(Supplied material)

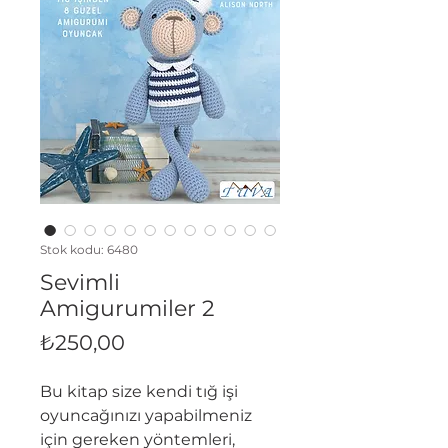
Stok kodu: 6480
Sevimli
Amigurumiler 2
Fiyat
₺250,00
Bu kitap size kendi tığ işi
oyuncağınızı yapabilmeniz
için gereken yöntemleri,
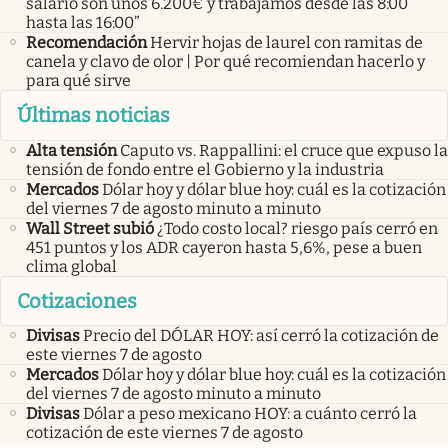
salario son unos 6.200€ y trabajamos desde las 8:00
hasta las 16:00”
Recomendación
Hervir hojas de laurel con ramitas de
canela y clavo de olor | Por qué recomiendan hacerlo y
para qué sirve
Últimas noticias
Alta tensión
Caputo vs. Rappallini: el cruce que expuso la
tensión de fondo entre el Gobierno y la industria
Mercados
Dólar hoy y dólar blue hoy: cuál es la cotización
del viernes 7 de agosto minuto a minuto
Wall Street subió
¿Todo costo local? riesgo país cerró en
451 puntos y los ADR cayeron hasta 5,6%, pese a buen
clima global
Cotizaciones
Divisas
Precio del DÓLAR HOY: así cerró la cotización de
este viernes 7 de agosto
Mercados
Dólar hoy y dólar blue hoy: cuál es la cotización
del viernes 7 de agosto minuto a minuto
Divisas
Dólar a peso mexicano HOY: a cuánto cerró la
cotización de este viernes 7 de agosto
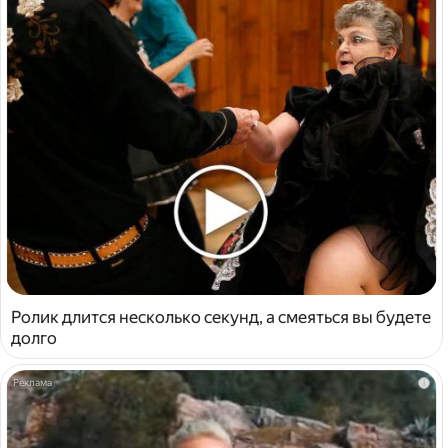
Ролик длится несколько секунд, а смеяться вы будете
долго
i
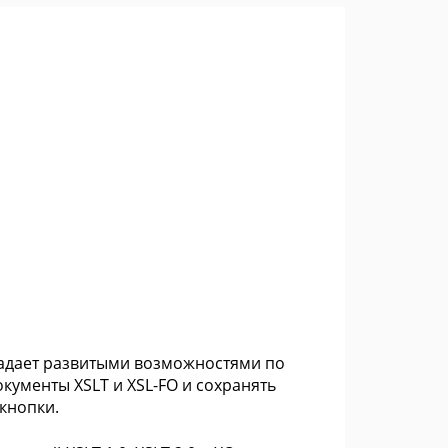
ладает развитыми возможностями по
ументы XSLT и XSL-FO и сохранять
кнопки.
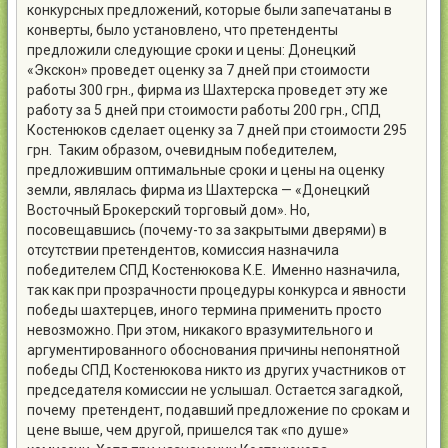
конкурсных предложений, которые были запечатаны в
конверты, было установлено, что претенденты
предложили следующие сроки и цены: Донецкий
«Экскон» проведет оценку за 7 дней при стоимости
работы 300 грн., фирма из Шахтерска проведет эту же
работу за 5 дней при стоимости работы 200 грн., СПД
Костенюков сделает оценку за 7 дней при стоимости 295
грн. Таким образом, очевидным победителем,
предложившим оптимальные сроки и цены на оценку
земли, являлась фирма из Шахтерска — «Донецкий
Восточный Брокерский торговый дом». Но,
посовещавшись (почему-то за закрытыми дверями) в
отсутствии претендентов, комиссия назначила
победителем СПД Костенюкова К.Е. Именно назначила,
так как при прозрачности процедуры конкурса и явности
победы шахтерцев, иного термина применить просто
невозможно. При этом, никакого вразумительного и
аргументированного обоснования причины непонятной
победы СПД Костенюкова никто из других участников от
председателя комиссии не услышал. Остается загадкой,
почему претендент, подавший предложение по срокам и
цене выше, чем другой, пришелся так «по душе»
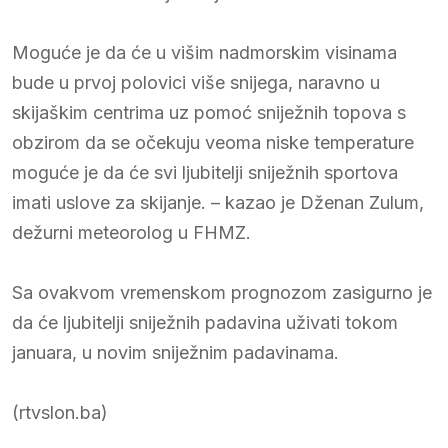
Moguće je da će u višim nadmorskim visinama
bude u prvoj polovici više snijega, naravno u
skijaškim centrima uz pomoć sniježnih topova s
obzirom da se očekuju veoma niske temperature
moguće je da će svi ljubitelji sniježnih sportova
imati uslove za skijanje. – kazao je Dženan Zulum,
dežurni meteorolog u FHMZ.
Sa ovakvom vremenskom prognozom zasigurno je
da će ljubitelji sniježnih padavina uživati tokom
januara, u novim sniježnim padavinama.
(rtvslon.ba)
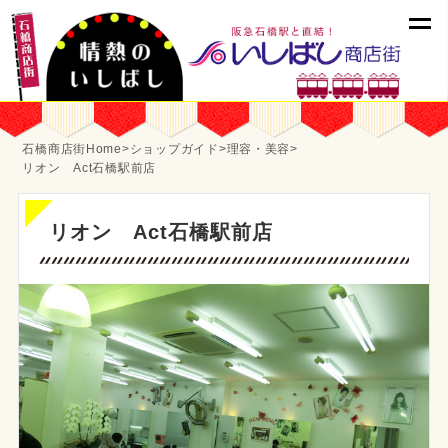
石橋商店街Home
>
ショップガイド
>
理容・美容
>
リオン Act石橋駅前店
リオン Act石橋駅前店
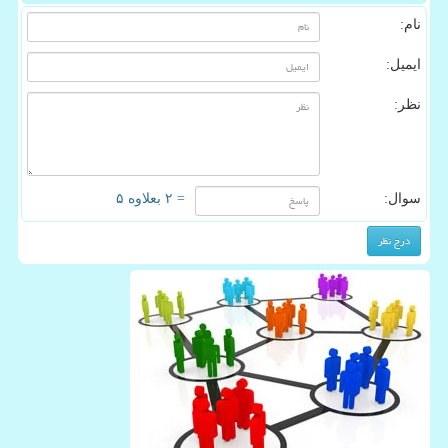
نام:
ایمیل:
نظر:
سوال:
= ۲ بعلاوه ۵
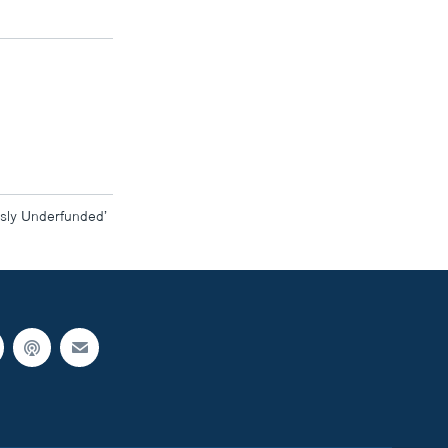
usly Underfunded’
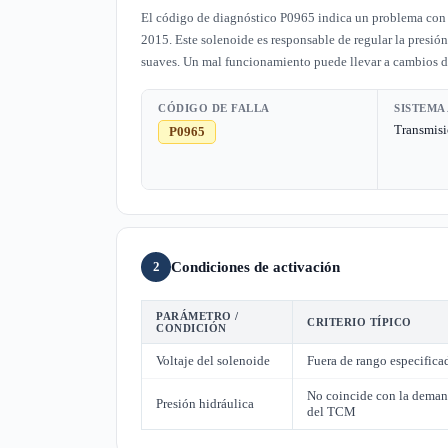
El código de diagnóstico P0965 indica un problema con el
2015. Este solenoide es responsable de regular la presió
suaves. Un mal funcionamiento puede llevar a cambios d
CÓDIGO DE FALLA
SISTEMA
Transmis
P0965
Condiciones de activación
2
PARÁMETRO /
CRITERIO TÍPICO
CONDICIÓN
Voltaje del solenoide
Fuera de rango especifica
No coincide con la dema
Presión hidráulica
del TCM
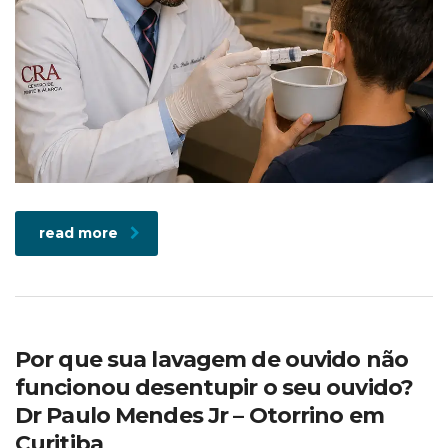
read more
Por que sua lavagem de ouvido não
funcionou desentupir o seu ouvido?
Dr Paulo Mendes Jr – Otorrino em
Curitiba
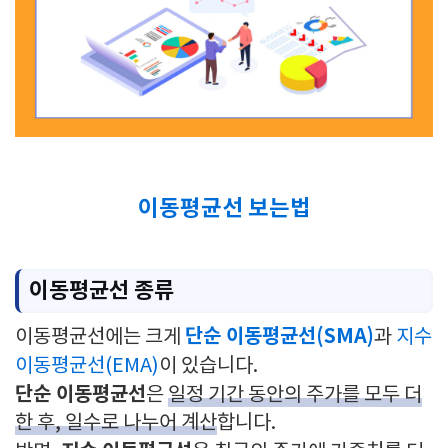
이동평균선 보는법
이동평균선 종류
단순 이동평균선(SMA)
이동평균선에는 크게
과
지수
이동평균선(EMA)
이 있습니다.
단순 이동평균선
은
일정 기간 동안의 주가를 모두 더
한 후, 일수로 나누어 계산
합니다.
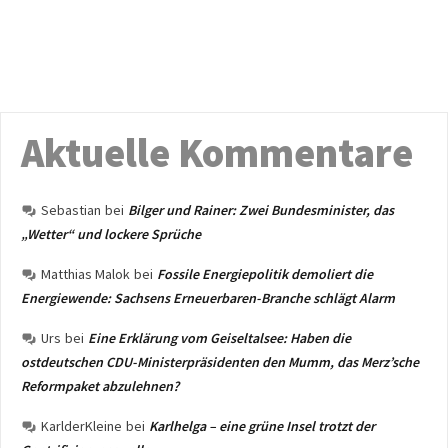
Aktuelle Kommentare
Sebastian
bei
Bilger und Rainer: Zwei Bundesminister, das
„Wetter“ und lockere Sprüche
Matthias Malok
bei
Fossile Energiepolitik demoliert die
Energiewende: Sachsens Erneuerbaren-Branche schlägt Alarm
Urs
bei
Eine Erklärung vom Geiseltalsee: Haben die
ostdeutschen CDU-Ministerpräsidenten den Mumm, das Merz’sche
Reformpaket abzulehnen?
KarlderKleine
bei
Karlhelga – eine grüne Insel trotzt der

(End Supplied material)

What the task asks: Reproduce every line of the listing above word for word, but leave out the bracketed picture lines.

Output of the exercise:
Stok kodu: 6480
Sevimli
Amigurumiler 2
Fiyat
₺250,00
Bu kitap size kendi tığ işi
oyuncağınızı yapabilmeniz
için gereken yöntemleri,
salario son unos 6.200€ y trabajamos desde las 8:00
hasta las 16:00”
Recomendación
Hervir hojas de laurel con ramitas de
canela y clavo de olor | Por qué recomiendan hacerlo y
para qué sirve
Últimas noticias
Alta tensión
Caputo vs. Rappallini: el cruce que expuso la
tensión de fondo entre el Gobierno y la industria
Mercados
Dólar hoy y dólar blue hoy: cuál es la cotización
del viernes 7 de agosto minuto a minuto
Wall Street subió
¿Todo costo local? riesgo país cerró en
451 puntos y los ADR cayeron hasta 5,6%, pese a buen
clima global
Cotizaciones
Divisas
Precio del DÓLAR HOY: así cerró la cotización de
este viernes 7 de agosto
Mercados
Dólar hoy y dólar blue hoy: cuál es la cotización
del viernes 7 de agosto minuto a minuto
Divisas
Dólar a peso mexicano HOY: a cuánto cerró la
cotización de este viernes 7 de agosto
Ролик длится несколько секунд, а смеяться вы будете
долго
i
ладает развитыми возможностями по
ументы XSLT и XSL-FO и сохранять
кнопки.
конкурсных предложений, которые были запечатаны в
конверты, было установлено, что претенденты
предложили следующие сроки и цены: Донецкий
«Экскон» проведет оценку за 7 дней при стоимости
работы 300 грн., фирма из Шахтерска проведет эту же
работу за 5 дней при стоимости работы 200 грн., СПД
Костенюков сделает оценку за 7 дней при стоимости 295
грн. Таким образом, очевидным победителем,
предложившим оптимальные сроки и цены на оценку
земли, являлась фирма из Шахтерска — «Донецкий
Восточный Брокерский торговый дом». Но,
посовещавшись (почему-то за закрытыми дверями) в
отсутствии претендентов, комиссия назначила
победителем СПД Костенюкова К.Е. Именно назначила,
так как при прозрачности процедуры конкурса и явности
победы шахтерцев, иного термина применить просто
невозможно. При этом, никакого вразумительного и
аргументированного обоснования причины непонятной
победы СПД Костенюкова никто из других участников от
председателя комиссии не услышал. Остается загадкой,
почему претендент, подавший предложение по срокам и
цене выше, чем другой, пришелся так «по душе»
Moguće je da će u višim nadmorskim visinama
bude u prvoj polovici više snijega, naravno u
skijaškim centrima uz pomoć sniježnih topova s
obzirom da se očekuju veoma niske temperature
moguće je da će svi ljubitelji sniježnih sportova
imati uslove za skijanje. – kazao je Dženan Zulum,
dežurni meteorolog u FHMZ.
Sa ovakvom vremenskom prognozom zasigurno je
da će ljubitelji sniježnih padavina uživati tokom
januara, u novim sniježnim padavinama.
(rtvslon.ba)
石橋商店街Home
>
ショップガイド
>
理容・美容
>
リオン Act石橋駅前店
リオン Act石橋駅前店
نام:
ایمیل:
نظر:
سوال:
= ۲ بعلاوه ۵
usly Underfunded’
El código de diagnóstico P0965 indica un problema con el
2015. Este solenoide es responsable de regular la presió
suaves. Un mal funcionamiento puede llevar a cambios d
CÓDIGO DE FALLA
SISTEMA
Transmis
P0965
Condiciones de activación
2
PARÁMETRO /
CRITERIO TÍPICO
CONDICIÓN
Voltaje del solenoide
Fuera de rango especifica
No coincide con la dema
Presión hidráulica
del TCM
read more
Por que sua lavagem de ouvido não
funcionou desentupir o seu ouvido?
Dr Paulo Mendes Jr – Otorrino em
Curitiba
이동평균선 보는법
이동평균선 종류
단순 이동평균선(SMA)
이동평균선에는 크게
과
지수
이동평균선(EMA)
이 있습니다.
단순 이동평균선
은
일정 기간 동안의 주가를 모두 더
한 후, 일수로 나누어 계산
합니다.
Aktuelle Kommentare
Sebastian
bei
Bilger und Rainer: Zwei Bundesminister, das
„Wetter“ und lockere Sprüche
Matthias Malok
bei
Fossile Energiepolitik demoliert die
Energiewende: Sachsens Erneuerbaren-Branche schlägt Alarm
Urs
bei
Eine Erklärung vom Geiseltalsee: Haben die
ostdeutschen CDU-Ministerpräsidenten den Mumm, das Merz’sche
Reformpaket abzulehnen?
KarlderKleine
bei
Karlhelga – eine grüne Insel trotzt der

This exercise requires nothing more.